Review — Fullmetal Alchemist

Of any anime or manga I’ve ever watched, the one I would most comfortably recommend to virtually anyone is Fullmetal Alchemist. It’s different from a lot of anime (if you’re going to take that route) in the fact that its longer than a lot of those one season shows that are twenty-three episodes, yet it isn’t as much of a time sink as Naruto, Bleach, One Piece, etc. To me, twenty-three episodes isn’t quite enough to get really attached to the characters, and hundreds of episodes is just way too long. I know for a fact that even though Naruto is my favorite anime of all time, I would not watch it now if I hadn’t already merely because I wouldn’t want to devote as much of my life as would be required to it. If you don’t mind spending the dozens of hours to get into it, then that’s your prerogative, but any more than a hundred episodes is just way too long to entertain the idea of watching it.

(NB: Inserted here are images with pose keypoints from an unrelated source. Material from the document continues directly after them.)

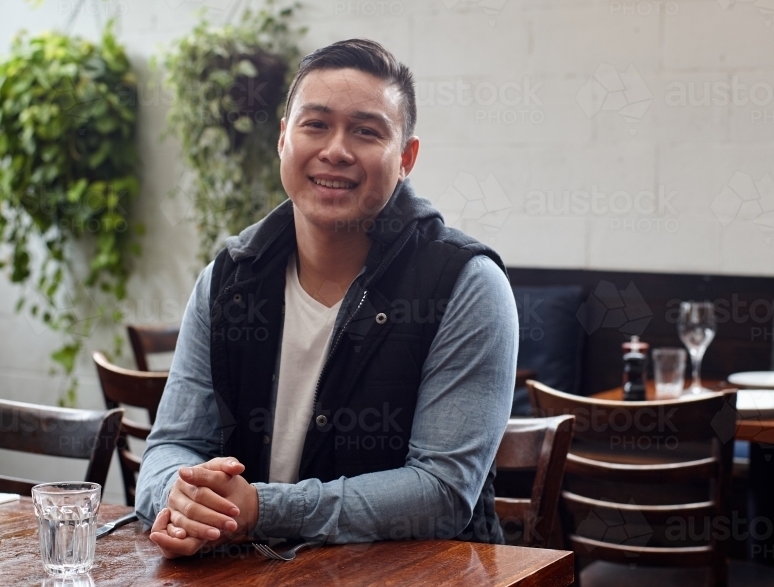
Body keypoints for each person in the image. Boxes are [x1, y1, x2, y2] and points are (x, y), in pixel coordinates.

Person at [137, 38, 518, 558]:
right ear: (282, 140)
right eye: (315, 124)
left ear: (406, 157)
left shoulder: (465, 284)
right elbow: (171, 446)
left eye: (366, 131)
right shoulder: (228, 278)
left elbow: (442, 490)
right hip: (254, 574)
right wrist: (179, 499)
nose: (335, 150)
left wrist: (262, 510)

So, Fullmetal Alchemist: Brotherhood (don’t watch the original) is a healthy balance of a meaty chunk of character and story, yet short enough to be kept (relatively) simple. It can go off track a little bit, but it doesn’t ever veer off too far to not be relevant to the main story. It’s got plenty of characters, but they are all part of a greater whole. They all have their wants and needs, and the story has time to settle a lot of them one way or another, but it has a great habit of maintaining relevance.’

Another great thing about Fullmetal Alchemist is that the story expands in a very natural way. The main characters work for the government, and it starts off with them handling some small time criminal. Except that the criminal seems to know something. He has a clue! And so our heroes are lead by the trail of footprints until suddenly a nuclear bomb is going off in the city. (Not really, but you get the idea.) As the tale goes on and the characters can handle more, the plot challenges what they can really deal with. This isn’t like Dragonball or Gurren Lagann or anything where the characters get exponentially stronger, but they do mature quite a bit, and while I am a huge fan of exponential power-ups, it isn’t always the right choice for the narrative.

Fullmetal Alchemist also has two of my favorite things: logical magic, and plot twists. Alchemy is obviously very important to the story, and it hammers into your brain that there are rules that everything needs to follow. The law of equivalent exchange is something that anyone who has watched the series can bring up, and it heeds to it quite well. No, I won’t pretend that everything is explained with science, but with the suspension of disbelief we can easily assume that the things that are achieved in the show are ‘possible’. Plot twists, on another hand, are things that played out exceptionally well in this series. If you’re a sleuth, or simply have a lot of anime experience, (well, for one, you probably would have already seen Fullmetal Alchemist), you may be able to predict what’s going on with a lot of the shrouded mysteries. I certainly am not, so when certain things were revealed to me I was quite impressed.

So, overall, this is probably the “best” anime I’ve seen. It handles everything very well, and messes with your emotions with an expert touch. It has some of the saddest scenes I’ve ever experienced in all of movies, books, tv shows, you name it. It is soul-crushingly sad in some parts. Your soul will be crushed. But you will keep watching because you want more.